Gen. T.L. Crittenden’s corps proceeded directly up the Murfreesboro Pike. Gen. George H. Thomas’ corps marched out the Franklin Pike to Brentwood, marching to the crossroads at Nolensville, where they picked up the Murfreesboro Pike. Gen. A.M. McCook’s division followed the Nolensville Pike, taking Bole Jack (dirt) Road to Murfreesboro.
Portions of the army passed through Brentwood, Triune, Nolensville, Mechanicsville, La Vergne and Stewartsboro.
As the Army of the Cumberland moved, Brig. Gen. Joseph Wheeler’s cavalry began a series of assaults designed to slow the Union advance, allowing Bragg to pull his forces into a tight line of battle outside Murfreesboro.
A relative youngster, Wheeler was only 26 when placed in command of the Army of Tennessee’s cavalry. Both Forrest and Morgan were his subordinates.
Wheeler led his cavalry completely around the Union army engaging two of Thomas’s brigades, in the process.

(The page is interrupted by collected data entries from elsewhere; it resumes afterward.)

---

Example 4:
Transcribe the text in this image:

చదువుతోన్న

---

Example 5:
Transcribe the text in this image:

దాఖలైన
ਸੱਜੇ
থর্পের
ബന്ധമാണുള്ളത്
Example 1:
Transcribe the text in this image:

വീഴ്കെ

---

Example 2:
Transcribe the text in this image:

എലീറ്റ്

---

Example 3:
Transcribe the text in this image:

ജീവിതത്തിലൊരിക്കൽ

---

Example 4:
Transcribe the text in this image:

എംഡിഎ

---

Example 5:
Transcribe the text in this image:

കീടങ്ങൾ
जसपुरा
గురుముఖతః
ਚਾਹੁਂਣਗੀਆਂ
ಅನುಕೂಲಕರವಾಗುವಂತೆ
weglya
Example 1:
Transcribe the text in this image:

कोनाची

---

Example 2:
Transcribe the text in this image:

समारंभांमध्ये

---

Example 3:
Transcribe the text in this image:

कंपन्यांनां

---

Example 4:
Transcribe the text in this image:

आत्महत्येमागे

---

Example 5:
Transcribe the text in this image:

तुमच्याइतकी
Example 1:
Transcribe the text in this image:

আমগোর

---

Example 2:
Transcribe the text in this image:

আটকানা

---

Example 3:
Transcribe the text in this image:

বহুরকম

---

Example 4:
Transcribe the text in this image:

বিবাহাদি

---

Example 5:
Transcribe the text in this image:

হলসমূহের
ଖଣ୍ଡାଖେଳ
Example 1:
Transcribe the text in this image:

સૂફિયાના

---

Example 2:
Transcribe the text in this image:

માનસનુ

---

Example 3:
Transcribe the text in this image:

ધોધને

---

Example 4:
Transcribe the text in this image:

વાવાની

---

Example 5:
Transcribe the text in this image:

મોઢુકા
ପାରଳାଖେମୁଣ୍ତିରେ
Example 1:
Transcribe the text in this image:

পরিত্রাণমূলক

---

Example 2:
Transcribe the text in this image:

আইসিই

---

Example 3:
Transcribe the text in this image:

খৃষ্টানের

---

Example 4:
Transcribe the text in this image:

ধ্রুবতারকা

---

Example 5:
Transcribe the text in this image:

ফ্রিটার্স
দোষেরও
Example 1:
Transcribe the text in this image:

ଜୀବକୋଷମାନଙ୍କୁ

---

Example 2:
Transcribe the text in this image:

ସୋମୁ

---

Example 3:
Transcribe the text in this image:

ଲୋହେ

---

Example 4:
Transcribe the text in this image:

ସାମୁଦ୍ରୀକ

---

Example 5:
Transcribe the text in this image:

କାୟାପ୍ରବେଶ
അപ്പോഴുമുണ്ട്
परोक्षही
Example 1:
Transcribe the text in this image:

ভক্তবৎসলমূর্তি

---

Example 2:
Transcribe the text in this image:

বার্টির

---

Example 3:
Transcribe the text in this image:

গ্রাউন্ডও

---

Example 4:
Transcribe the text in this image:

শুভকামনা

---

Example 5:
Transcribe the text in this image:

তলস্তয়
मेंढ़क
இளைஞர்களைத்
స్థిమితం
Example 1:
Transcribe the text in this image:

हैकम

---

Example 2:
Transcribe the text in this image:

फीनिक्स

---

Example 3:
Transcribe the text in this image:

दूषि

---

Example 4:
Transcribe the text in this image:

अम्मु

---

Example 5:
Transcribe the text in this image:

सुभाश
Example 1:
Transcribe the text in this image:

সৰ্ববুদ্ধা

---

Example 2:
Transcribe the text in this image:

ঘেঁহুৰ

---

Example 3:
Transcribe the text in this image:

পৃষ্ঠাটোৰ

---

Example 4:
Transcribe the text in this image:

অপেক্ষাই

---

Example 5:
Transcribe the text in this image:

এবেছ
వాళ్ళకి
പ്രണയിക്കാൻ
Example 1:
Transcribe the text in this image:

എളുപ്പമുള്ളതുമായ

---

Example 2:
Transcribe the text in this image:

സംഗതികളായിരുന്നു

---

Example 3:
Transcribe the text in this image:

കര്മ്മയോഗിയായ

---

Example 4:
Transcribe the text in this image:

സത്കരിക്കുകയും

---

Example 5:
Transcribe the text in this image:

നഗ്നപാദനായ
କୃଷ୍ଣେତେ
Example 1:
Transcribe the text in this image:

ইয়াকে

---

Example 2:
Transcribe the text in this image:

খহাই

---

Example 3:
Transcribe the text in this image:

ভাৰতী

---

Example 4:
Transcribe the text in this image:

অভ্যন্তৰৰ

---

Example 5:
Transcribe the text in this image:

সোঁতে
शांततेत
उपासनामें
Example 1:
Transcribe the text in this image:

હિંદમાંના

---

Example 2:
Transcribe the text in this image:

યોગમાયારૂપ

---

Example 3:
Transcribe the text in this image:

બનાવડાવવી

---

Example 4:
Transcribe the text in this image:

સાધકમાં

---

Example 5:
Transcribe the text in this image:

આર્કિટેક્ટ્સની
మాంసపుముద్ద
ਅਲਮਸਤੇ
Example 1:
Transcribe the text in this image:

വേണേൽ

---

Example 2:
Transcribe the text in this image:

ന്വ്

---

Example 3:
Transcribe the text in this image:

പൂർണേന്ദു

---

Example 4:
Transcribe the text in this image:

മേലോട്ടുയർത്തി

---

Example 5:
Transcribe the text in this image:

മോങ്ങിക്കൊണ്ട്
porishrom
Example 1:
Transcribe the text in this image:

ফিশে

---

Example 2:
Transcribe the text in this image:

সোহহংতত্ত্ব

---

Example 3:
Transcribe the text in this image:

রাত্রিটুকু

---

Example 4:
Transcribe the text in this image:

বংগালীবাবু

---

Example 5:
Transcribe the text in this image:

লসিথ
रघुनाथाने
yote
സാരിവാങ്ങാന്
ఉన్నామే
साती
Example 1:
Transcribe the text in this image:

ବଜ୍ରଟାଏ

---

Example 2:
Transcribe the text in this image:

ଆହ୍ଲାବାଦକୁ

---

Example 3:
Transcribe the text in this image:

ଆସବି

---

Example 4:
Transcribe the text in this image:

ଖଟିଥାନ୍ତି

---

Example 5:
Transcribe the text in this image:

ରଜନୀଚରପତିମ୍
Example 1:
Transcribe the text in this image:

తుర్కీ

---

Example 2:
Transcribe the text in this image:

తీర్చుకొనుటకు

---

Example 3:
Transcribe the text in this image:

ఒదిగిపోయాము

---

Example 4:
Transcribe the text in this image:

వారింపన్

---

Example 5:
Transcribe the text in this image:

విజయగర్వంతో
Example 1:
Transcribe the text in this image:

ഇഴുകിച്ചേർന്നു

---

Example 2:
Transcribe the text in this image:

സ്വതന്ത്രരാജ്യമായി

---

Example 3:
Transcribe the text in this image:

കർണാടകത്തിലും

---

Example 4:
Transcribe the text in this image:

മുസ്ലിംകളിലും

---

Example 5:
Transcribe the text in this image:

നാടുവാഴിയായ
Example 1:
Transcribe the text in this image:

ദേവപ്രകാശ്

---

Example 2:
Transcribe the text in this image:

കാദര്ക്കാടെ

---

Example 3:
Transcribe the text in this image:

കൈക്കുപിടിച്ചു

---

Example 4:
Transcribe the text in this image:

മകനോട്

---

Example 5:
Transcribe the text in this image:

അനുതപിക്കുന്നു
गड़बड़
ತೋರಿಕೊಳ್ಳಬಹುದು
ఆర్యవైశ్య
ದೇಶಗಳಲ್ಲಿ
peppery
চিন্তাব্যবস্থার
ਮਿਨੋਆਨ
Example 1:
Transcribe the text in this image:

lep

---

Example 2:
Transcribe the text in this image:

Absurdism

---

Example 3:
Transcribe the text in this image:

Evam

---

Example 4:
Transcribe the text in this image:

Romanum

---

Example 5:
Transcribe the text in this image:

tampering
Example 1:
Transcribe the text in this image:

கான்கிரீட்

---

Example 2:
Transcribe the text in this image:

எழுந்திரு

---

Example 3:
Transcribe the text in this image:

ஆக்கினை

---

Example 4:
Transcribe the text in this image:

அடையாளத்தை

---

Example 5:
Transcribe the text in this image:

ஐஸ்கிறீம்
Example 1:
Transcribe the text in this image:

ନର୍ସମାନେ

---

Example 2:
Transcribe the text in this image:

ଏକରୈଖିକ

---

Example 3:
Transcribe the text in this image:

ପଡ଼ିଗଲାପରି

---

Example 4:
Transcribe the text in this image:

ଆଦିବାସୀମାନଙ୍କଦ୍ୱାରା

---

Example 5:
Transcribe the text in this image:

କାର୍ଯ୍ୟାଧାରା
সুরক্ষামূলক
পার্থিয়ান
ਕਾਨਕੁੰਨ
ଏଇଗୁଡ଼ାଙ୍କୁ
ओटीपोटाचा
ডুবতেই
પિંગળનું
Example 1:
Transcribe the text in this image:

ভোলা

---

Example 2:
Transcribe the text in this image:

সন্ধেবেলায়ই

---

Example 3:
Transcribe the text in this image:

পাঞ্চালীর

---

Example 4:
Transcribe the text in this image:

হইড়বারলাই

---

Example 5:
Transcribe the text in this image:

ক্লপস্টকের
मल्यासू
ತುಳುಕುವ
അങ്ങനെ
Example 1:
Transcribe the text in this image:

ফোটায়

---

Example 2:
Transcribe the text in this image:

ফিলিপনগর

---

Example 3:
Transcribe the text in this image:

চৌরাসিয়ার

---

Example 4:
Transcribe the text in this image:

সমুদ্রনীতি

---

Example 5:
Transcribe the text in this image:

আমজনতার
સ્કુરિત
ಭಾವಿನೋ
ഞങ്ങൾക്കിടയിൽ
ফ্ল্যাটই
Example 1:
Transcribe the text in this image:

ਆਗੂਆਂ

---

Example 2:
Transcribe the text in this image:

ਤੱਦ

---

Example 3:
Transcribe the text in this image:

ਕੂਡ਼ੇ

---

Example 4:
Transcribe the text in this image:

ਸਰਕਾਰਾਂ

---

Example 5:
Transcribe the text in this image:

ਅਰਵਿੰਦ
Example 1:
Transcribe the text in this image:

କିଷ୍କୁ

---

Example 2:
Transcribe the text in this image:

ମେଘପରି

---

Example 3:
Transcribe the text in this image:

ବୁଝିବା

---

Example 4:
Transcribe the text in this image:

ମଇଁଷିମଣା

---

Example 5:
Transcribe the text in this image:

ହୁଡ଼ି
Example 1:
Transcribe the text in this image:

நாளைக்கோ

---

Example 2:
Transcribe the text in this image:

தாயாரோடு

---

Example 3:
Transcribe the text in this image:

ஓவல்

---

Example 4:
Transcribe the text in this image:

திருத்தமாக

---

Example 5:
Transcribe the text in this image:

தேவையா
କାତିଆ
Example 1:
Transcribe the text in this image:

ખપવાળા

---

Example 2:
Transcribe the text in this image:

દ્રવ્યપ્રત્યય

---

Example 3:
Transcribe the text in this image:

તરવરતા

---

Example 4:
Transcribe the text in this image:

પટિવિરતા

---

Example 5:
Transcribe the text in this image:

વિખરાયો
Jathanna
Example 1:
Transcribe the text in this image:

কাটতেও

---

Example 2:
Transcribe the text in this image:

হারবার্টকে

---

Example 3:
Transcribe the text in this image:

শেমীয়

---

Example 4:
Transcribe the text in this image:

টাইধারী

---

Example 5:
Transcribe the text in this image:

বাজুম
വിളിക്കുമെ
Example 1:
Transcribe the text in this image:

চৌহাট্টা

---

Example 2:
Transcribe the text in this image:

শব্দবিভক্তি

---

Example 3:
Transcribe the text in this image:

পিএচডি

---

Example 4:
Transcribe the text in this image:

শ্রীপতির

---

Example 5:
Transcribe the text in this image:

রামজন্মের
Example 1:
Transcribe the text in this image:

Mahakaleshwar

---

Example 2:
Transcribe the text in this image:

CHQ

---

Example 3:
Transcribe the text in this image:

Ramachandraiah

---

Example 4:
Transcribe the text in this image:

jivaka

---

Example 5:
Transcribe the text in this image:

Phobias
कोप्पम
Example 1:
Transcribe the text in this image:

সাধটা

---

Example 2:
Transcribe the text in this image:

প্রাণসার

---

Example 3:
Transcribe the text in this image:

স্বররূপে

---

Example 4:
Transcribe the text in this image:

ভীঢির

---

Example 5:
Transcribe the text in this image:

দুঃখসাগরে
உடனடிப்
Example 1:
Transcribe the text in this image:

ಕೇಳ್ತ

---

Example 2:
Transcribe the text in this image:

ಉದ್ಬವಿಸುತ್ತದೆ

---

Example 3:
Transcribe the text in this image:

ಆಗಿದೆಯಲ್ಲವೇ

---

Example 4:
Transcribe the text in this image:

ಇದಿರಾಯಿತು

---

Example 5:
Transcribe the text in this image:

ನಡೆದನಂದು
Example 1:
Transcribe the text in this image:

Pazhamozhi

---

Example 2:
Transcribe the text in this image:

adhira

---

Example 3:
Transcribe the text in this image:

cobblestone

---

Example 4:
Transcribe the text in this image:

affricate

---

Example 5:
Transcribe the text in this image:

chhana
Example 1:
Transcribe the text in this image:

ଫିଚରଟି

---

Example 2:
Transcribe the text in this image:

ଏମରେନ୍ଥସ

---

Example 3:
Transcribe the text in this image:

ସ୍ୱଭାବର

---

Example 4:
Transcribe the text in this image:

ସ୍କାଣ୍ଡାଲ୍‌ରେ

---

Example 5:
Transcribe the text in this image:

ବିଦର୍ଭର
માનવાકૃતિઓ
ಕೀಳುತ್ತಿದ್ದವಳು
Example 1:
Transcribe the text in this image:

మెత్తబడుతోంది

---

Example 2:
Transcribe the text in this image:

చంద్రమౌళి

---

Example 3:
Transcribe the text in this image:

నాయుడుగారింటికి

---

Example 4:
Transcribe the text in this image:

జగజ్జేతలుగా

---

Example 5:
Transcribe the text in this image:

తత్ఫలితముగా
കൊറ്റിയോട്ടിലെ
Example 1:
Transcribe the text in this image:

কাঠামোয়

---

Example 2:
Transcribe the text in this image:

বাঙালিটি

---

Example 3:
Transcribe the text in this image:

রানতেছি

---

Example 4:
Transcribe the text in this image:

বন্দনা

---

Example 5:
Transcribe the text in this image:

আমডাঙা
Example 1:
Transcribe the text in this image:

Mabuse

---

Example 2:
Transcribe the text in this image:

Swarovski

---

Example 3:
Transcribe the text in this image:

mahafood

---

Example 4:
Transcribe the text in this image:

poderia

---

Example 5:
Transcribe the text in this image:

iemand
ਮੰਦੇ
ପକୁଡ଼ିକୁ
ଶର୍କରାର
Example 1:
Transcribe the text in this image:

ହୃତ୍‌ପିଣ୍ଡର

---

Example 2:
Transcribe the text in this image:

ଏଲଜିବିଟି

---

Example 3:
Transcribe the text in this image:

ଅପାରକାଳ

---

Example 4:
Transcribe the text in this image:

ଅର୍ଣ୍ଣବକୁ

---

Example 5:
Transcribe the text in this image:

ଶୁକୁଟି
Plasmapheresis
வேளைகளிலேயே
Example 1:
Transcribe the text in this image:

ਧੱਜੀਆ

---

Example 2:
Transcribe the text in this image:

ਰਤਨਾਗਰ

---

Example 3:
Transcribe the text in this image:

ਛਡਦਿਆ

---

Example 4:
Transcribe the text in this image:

During the night of the Dec. 29, Wheeler, who had moved from the left to the right of Murfreesboro, advancing by the Lebanon and Jefferson Pikes, gained the rear of Rosecrans’s army and attacked Starkweather’s brigade at Jefferson, at daylight Dec. 30.
From Jefferson, Wheeler proceeded toward La Vergne, picking up stragglers and a small forage train, and arrived at La Vergne about noon that same day. There he captured the immense supply trains of McCook’s corps. About 700 prisoners were taken and a million dollars worth of property seized or destroyed.
“Early on the morning of the 31st Colonel M. B. Walker’s Union brigade (of Fry’s division Thomas’s corps), on its night march from Nolensville to Stewartsboro, arrived within two and a half miles of La Vergne, and advanced at once to the scene of devastation. The turnpike, as far as the eye could reach, was filled with burning wagons. The country was over spread with disarmed men, broken-down horses and mules. The streets were covered with empty valises and trunks, knapsacks, broken guns, and all the indescribable debris of a captured and rifled army train,” wrote Lt. Col. G.C. Kniffin of Crittenden’s staff.
Wheeler’s men captured supply trains at Rock Springs and Nolensville as well.
“At 2 o’clock on the morning of the 31st Wheeler came up bright and smiling upon the left flank of the Confederate army in front of Murfreesboro, having made the entire circuit of Rosecrans’s army in 48 hours, leaving miles of road strewn with burning wagons and army supplies, remounting a portion of his cavalry, and bringing back to camp a sufficient number of minie-rifles and accouterments to arm a brigade,” Kniffin reported.
By the evening of Dec. 30, Rosecrans had his army in position facing the Confederates. They slept fitfully on the cold ground soaked by a cold rain. A great battle would begin tomorrow.